Maltese-born artist-educator Joseph Calleja (1924 – 2018) worked in sculpture, kinetics, painting, printmaking, and photography after he moved to Canada in 1958. He emigrated from Malta after studying at the Malta School of Art, Valletta (1945-47), The Ruskin School of Drawing, and Fine Art in Oxford (1948-49), and the Regent Street Polytechnic School of Fine Art in London (1955-58).
Joseph Calleja’s sculptures and paintings can be found in major art collections in Ontario and Quebec, as well as in Valletta. However, until 1996, Calleja, the artist, was relatively unknown to his Maltese compatriots, except for his old friends from the Modern Art Group, such as Antoine Camilleri and Frank Portelli, with whom he maintained close contact. As a Maltese-Canadian visual artist, he is one of the few Maltese artists who achieved an international reputation in the pre-digital age.
In 1996 and 2019, two major retrospective exhibitions were held on the works of art of Joseph Calleja. The first was organized by the National Museum of Fine Arts, and the second was organized by the Bank of Valletta. On the latter occasion, Calleja donated his series of 15 paintings, “The Sacrifice of the Lambs,” to the Archdiocese of Malta.
The Sacrifice of the Lambs: These paintings were initially inspired by the stone altars in the Hagar Qim temple. It is believed that small animals, like lambs, were offered as ritual sacrifices on these altars. This led to the biblical reference of Abraham offering his son, Isaac, and later God offering Jesus as the Lamb of God that takes away the sins of the world: “Agnus Dei Qui Tollis Peccata Mundi.”

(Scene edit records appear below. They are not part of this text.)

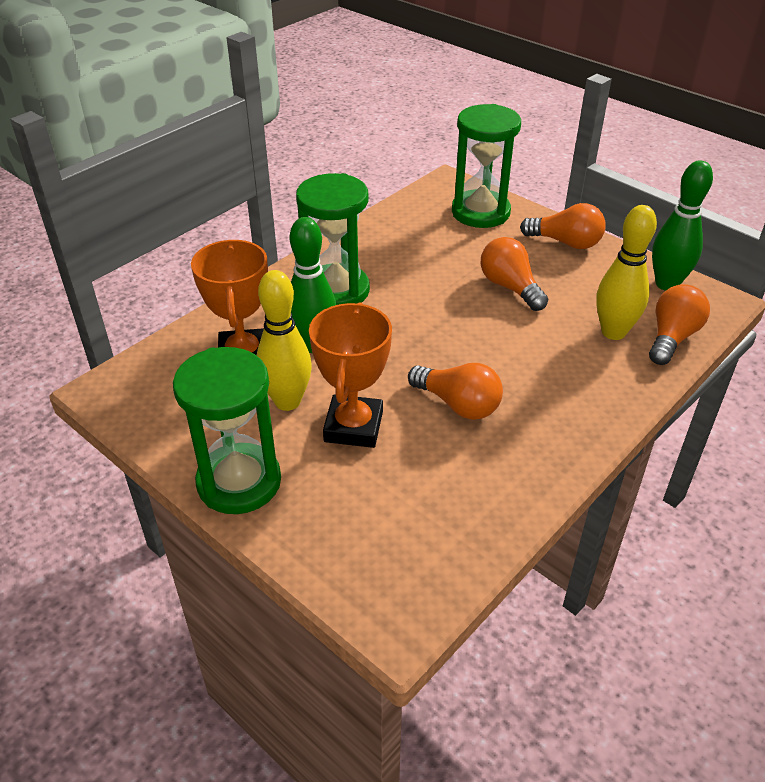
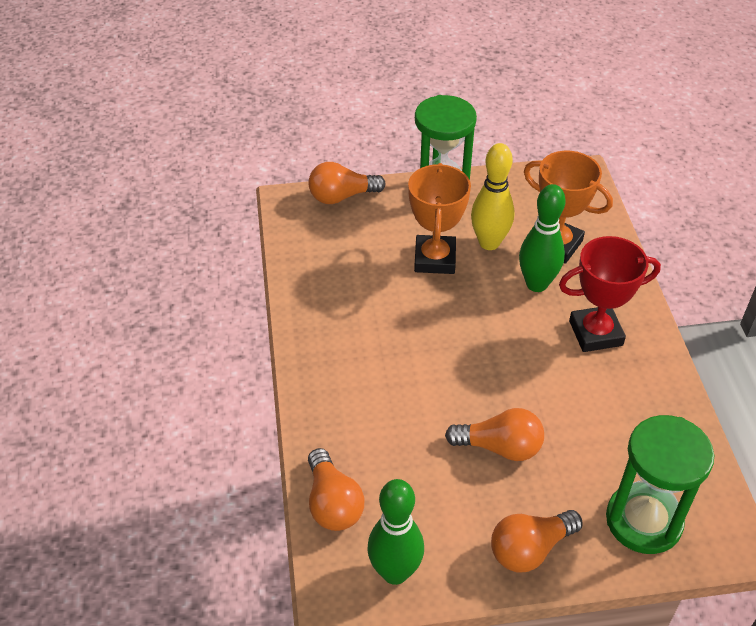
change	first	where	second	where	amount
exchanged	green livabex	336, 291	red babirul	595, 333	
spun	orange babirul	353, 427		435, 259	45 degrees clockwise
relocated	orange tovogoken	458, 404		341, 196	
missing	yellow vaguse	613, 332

From then on, human sacrifice in present-day conflicts became a daily occurrence. The paintings transitioned from depicting lambs to human offerings during the Sri Lankan War around 1990. Starting in the mid-1980s, the paintings were executed in oil on paper and masonite, over several years, until 2000. This is why no name or date is provided for the individual paintings. The artist’s expressionist brushwork and strong colors complement the violent energy of physical sacrifice, reflecting the tragic yet spiritually redemptive theme of the paintings.